(Work instruction): Reproduce the text of every record below line for line, omitting the pictures.

(Extracted entries):
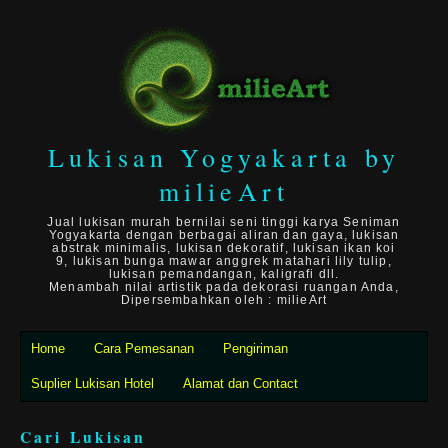
Lukisan Yogyakarta by
milieArt
Jual lukisan murah bernilai seni tinggi karya Seniman
Yogyakarta dengan berbagai aliran dan gaya, lukisan
abstrak minimalis, lukisan dekoratif, lukisan ikan koi
9, lukisan bunga mawar anggrek matahari lily tulip,
lukisan pemandangan, kaligrafi dll.
Menambah nilai artistik pada dekorasi ruangan Anda,
Dipersembahkan oleh : milieArt
Home
Cara Pemesanan
Pengiriman
Suplier Lukisan Hotel
Alamat dan Contact
Cari Lukisan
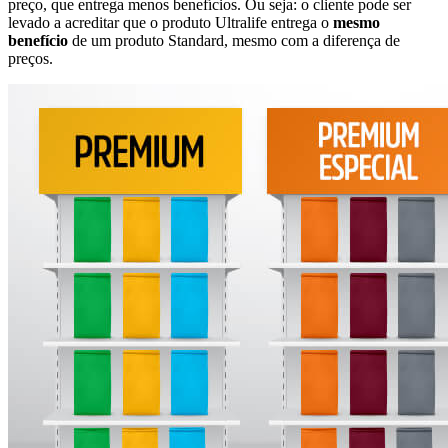
preço, que entrega menos benefícios. Ou seja: o cliente pode ser
levado a acreditar que o produto Ultralife entrega o
mesmo
benefício
de um produto Standard, mesmo com a diferença de
preços.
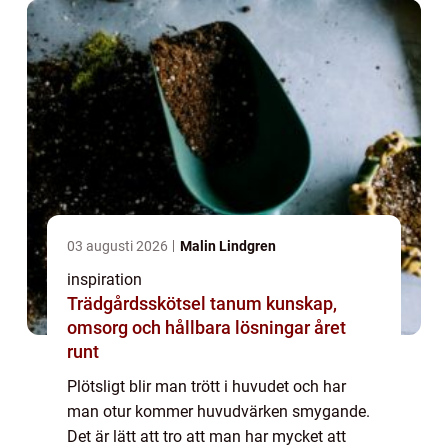
03 augusti 2026
Malin Lindgren
inspiration
Trädgårdsskötsel tanum kunskap,
omsorg och hållbara lösningar året
runt
Plötsligt blir man trött i huvudet och har
man otur kommer huvudvärken smygande.
Det är lätt att tro att man har mycket att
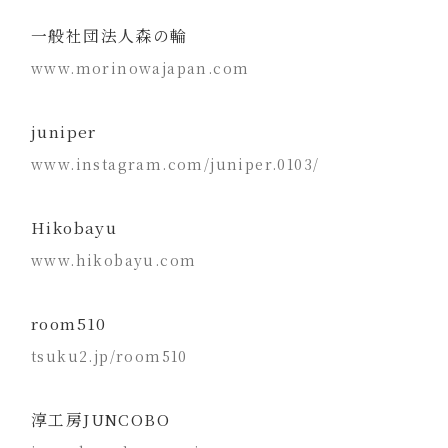
一般社団法人森の輪
www.morinowajapan.com
juniper
www.instagram.com/juniper.0103/
Hikobayu
www.hikobayu.com
room510
tsuku2.jp/room510
淳工房JUNCOBO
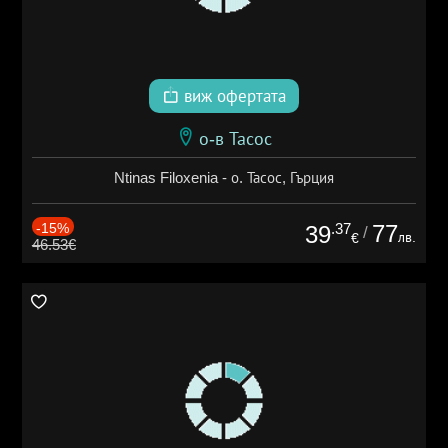
виж офертата
о-в Тасос
Ntinas Filoxenia - о. Тасос, Гърция
-15%
.37
77
39
/
лв.
€
46.53€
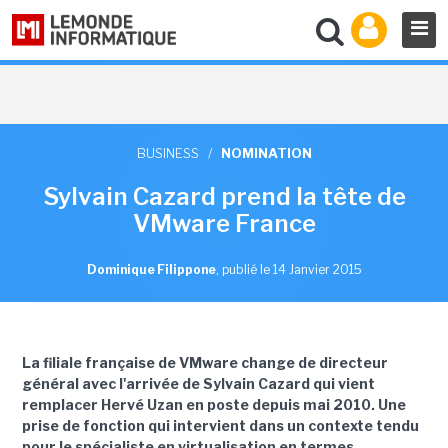
BUSINESS
/
NOMINATION
Sylvain Cazard prend la tête de
VMware France
Dominique Filippone
,
publié le 14 Janvier 2015
La filiale française de VMware change de directeur
général avec l'arrivée de Sylvain Cazard qui vient
remplacer Hervé Uzan en poste depuis mai 2010. Une
prise de fonction qui intervient dans un contexte tendu
pour le spécialiste en virtualisation en termes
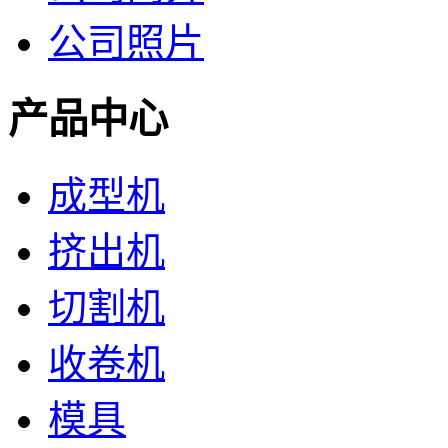
公司照片
产品中心
成型机
挤出机
切割机
收卷机
模具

(Response area):
Lukisan Yogyakarta by
milieArt
Jual lukisan murah bernilai seni tinggi karya Seniman
Yogyakarta dengan berbagai aliran dan gaya, lukisan
abstrak minimalis, lukisan dekoratif, lukisan ikan koi
9, lukisan bunga mawar anggrek matahari lily tulip,
lukisan pemandangan, kaligrafi dll.
Menambah nilai artistik pada dekorasi ruangan Anda,
Dipersembahkan oleh : milieArt
Home
Cara Pemesanan
Pengiriman
Suplier Lukisan Hotel
Alamat dan Contact
Cari Lukisan
preço, que entrega menos benefícios. Ou seja: o cliente pode ser
levado a acreditar que o produto Ultralife entrega o
mesmo
benefício
de um produto Standard, mesmo com a diferença de
preços.
03 augusti 2026
Malin Lindgren
inspiration
Trädgårdsskötsel tanum kunskap,
omsorg och hållbara lösningar året
runt
Plötsligt blir man trött i huvudet och har
man otur kommer huvudvärken smygande.
Det är lätt att tro att man har mycket att
一般社団法人森の輪
www.morinowajapan.com
juniper
www.instagram.com/juniper.0103/
Hikobayu
www.hikobayu.com
room510
tsuku2.jp/room510
淳工房JUNCOBO
виж офертата
о-в Тасос
Ntinas Filoxenia - о. Тасос, Гърция
-15%
.37
77
39
/
лв.
€
46.53€
BUSINESS
/
NOMINATION
Sylvain Cazard prend la tête de
VMware France
Dominique Filippone
,
publié le 14 Janvier 2015
La filiale française de VMware change de directeur
général avec l'arrivée de Sylvain Cazard qui vient
remplacer Hervé Uzan en poste depuis mai 2010. Une
prise de fonction qui intervient dans un contexte tendu
pour le spécialiste en virtualisation en termes
公司照片
产品中心
成型机
挤出机
切割机
收卷机
模具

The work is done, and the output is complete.